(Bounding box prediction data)
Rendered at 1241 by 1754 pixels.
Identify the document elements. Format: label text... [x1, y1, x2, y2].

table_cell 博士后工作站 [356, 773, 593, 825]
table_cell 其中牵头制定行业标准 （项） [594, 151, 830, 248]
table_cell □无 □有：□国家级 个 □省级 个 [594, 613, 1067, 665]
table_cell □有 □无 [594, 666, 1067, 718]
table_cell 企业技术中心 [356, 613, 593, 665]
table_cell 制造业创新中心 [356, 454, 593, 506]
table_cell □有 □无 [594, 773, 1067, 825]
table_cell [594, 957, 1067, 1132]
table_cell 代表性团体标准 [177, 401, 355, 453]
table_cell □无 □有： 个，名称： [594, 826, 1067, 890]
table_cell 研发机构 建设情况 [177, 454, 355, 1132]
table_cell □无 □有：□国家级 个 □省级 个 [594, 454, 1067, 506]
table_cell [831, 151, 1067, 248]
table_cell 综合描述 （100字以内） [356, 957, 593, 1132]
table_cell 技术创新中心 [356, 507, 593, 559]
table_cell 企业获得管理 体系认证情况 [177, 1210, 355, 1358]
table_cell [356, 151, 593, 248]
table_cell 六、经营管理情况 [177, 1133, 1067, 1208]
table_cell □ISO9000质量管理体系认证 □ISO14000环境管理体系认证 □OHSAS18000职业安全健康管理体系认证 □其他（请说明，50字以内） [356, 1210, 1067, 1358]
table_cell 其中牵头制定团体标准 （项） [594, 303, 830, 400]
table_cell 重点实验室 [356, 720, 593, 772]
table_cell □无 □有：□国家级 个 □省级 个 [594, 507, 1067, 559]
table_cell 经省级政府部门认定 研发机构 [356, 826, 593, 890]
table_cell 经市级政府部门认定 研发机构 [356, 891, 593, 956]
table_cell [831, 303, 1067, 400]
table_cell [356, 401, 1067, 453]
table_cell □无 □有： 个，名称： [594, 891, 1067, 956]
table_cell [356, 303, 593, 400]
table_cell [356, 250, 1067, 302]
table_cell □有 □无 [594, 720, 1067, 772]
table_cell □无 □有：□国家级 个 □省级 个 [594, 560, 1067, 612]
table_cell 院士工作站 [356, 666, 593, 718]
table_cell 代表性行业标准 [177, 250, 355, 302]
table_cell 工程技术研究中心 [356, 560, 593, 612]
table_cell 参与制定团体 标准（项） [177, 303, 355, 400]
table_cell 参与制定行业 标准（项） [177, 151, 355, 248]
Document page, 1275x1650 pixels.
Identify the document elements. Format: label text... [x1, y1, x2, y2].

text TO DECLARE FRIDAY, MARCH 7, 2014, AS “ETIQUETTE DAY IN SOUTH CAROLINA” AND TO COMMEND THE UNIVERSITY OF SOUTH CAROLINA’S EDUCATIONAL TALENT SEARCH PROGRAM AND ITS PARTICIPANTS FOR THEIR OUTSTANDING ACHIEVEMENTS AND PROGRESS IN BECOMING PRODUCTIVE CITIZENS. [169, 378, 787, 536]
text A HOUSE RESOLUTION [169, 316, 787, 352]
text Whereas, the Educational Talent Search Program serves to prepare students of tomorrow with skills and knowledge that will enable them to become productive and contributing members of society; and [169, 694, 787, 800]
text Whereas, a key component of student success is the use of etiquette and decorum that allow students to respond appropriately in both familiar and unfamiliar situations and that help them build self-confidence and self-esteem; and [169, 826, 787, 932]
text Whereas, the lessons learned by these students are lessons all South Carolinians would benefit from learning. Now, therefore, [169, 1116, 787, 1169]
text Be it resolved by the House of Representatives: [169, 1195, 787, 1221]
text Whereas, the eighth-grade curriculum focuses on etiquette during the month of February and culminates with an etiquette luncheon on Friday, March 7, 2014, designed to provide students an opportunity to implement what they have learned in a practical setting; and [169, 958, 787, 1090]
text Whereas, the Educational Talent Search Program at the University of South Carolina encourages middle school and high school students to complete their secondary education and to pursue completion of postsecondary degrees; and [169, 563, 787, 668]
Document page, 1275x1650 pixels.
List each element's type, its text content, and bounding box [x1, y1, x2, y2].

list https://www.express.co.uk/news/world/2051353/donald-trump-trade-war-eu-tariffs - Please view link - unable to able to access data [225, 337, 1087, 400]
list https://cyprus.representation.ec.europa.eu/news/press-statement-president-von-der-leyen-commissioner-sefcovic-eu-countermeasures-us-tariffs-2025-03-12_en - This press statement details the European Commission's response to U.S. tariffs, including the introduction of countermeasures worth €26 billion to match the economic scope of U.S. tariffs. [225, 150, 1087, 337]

— DIRECTIVE —
Go through the data above and return every line exactly.

— ANSWER SPACE —
Rendered at 1241 by 1754 pixels.
Identify the document elements. Format: label text... [x1, y1, x2, y2].

table_cell 博士后工作站 [356, 773, 593, 825]
table_cell 其中牵头制定行业标准 （项） [594, 151, 830, 248]
table_cell □无 □有：□国家级 个 □省级 个 [594, 613, 1067, 665]
table_cell □有 □无 [594, 666, 1067, 718]
table_cell 企业技术中心 [356, 613, 593, 665]
table_cell 制造业创新中心 [356, 454, 593, 506]
table_cell □有 □无 [594, 773, 1067, 825]
table_cell [594, 957, 1067, 1132]
table_cell 代表性团体标准 [177, 401, 355, 453]
table_cell □无 □有： 个，名称： [594, 826, 1067, 890]
table_cell 研发机构 建设情况 [177, 454, 355, 1132]
table_cell □无 □有：□国家级 个 □省级 个 [594, 454, 1067, 506]
table_cell [831, 151, 1067, 248]
table_cell 综合描述 （100字以内） [356, 957, 593, 1132]
table_cell 技术创新中心 [356, 507, 593, 559]
table_cell 企业获得管理 体系认证情况 [177, 1210, 355, 1358]
table_cell [356, 151, 593, 248]
table_cell 六、经营管理情况 [177, 1133, 1067, 1208]
table_cell □ISO9000质量管理体系认证 □ISO14000环境管理体系认证 □OHSAS18000职业安全健康管理体系认证 □其他（请说明，50字以内） [356, 1210, 1067, 1358]
table_cell 其中牵头制定团体标准 （项） [594, 303, 830, 400]
table_cell 重点实验室 [356, 720, 593, 772]
table_cell □无 □有：□国家级 个 □省级 个 [594, 507, 1067, 559]
table_cell 经省级政府部门认定 研发机构 [356, 826, 593, 890]
table_cell 经市级政府部门认定 研发机构 [356, 891, 593, 956]
table_cell [831, 303, 1067, 400]
table_cell [356, 401, 1067, 453]
table_cell □无 □有： 个，名称： [594, 891, 1067, 956]
table_cell [356, 303, 593, 400]
table_cell [356, 250, 1067, 302]
table_cell □有 □无 [594, 720, 1067, 772]
table_cell □无 □有：□国家级 个 □省级 个 [594, 560, 1067, 612]
table_cell 院士工作站 [356, 666, 593, 718]
table_cell 代表性行业标准 [177, 250, 355, 302]
table_cell 工程技术研究中心 [356, 560, 593, 612]
table_cell 参与制定团体 标准（项） [177, 303, 355, 400]
table_cell 参与制定行业 标准（项） [177, 151, 355, 248]
Document page, 1275x1650 pixels.
Identify the document elements. Format: label text... [x1, y1, x2, y2].

text TO DECLARE FRIDAY, MARCH 7, 2014, AS “ETIQUETTE DAY IN SOUTH CAROLINA” AND TO COMMEND THE UNIVERSITY OF SOUTH CAROLINA’S EDUCATIONAL TALENT SEARCH PROGRAM AND ITS PARTICIPANTS FOR THEIR OUTSTANDING ACHIEVEMENTS AND PROGRESS IN BECOMING PRODUCTIVE CITIZENS. [169, 378, 787, 536]
text A HOUSE RESOLUTION [169, 316, 787, 352]
text Whereas, the Educational Talent Search Program serves to prepare students of tomorrow with skills and knowledge that will enable them to become productive and contributing members of society; and [169, 694, 787, 800]
text Whereas, a key component of student success is the use of etiquette and decorum that allow students to respond appropriately in both familiar and unfamiliar situations and that help them build self-confidence and self-esteem; and [169, 826, 787, 932]
text Whereas, the lessons learned by these students are lessons all South Carolinians would benefit from learning. Now, therefore, [169, 1116, 787, 1169]
text Be it resolved by the House of Representatives: [169, 1195, 787, 1221]
text Whereas, the eighth-grade curriculum focuses on etiquette during the month of February and culminates with an etiquette luncheon on Friday, March 7, 2014, designed to provide students an opportunity to implement what they have learned in a practical setting; and [169, 958, 787, 1090]
text Whereas, the Educational Talent Search Program at the University of South Carolina encourages middle school and high school students to complete their secondary education and to pursue completion of postsecondary degrees; and [169, 563, 787, 668]
Document page, 1275x1650 pixels.
List each element's type, its text content, and bounding box [x1, y1, x2, y2].

list https://www.express.co.uk/news/world/2051353/donald-trump-trade-war-eu-tariffs - Please view link - unable to able to access data [225, 337, 1087, 400]
list https://cyprus.representation.ec.europa.eu/news/press-statement-president-von-der-leyen-commissioner-sefcovic-eu-countermeasures-us-tariffs-2025-03-12_en - This press statement details the European Commission's response to U.S. tariffs, including the introduction of countermeasures worth €26 billion to match the economic scope of U.S. tariffs. [225, 150, 1087, 337]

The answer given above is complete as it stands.